Depending on the landmark positioning of various hard and soft tissues of the oral cavity, the dentist locates the nerves that need to be desensitized. The procedure is as follows –
- Locating the anatomical landmarks – The dentist feels various landmarks to access the desired nerves in the vicinity of the region that needs to be treated.
- Preparation – A topical numbing agent is either sprayed or applied in a gel form at the injection site with a cotton swab.
- Injection – The nerve block is then slowly injected into the desired site. For most people the experience is painless, and they do not feel the needle sting. Some people may describe it as a pinch or a minor burning sensation when the solution goes into the tissue.
- Time of action – A tingling sensation is felt in the desired and the adjacent regions.
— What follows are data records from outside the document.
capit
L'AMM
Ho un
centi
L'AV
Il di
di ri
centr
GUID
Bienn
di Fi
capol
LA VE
Effect of the block lasts for several hours.
Action time and recovery time
Acting time – It varies to about a few minutes during the block acts and causes numbness of the nerves and a tingling sensation.
Recovery time – Depending on the concentration of the anesthetic solution and tolerance of the patient, a block can last for 1-2 hours, after which, it wears away on its own.
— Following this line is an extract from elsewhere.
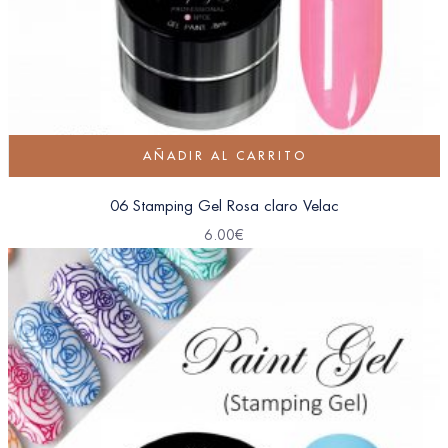
AÑADIR AL CARRITO
06 Stamping Gel Rosa claro Velac
6.00
€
Eat cautiously when the dental nerve block is wearing off as you may end up biting your numb tongue or cheek. However, the block does not interfere with regular actions such as brushing and flossing.
Factors affecting dental blocks
- Anatomical factors – Limitation in accessing anatomical landmarks can reduce the action of nerve block.
- Pathological factors – Infection, abscess, swelling, and some medical reasons can make nerve desensitizing a challenge for the dentist.
- Pharmacological factors – chronic alcohol abuse and drug abuse diminish the action of anesthetic agents.
- Psychological factors – Fear, anxiety, and phobia can also hamper the action of anesthetic agents.
- Poor Technique – Improper approach by the dentist also hampers the effect of a dental block.
What are the other available Options?
The other available options for sedation include –
- Anti-anxiety agents- such as nitrous oxide
- Enteral sedation- Sedation by oral intake of a pill
- Intravenous sedation- the sedative is injected to a vein
- General Anesthesia- inhalation of a gaseous anesthetic (3)
Take home message
Dental blocks are the easiest and the most precise method to desensitize the nerves for a dental procedure. They only make your dental procedure painless, more comfortable and smooth.
Before the administration of dental block, always inform your dentist about your allergies, past medical history, and medicine regime.
If you are anxious about getting a dental block, discuss with your dentist about your fears and ask all the questions that you have in your mind.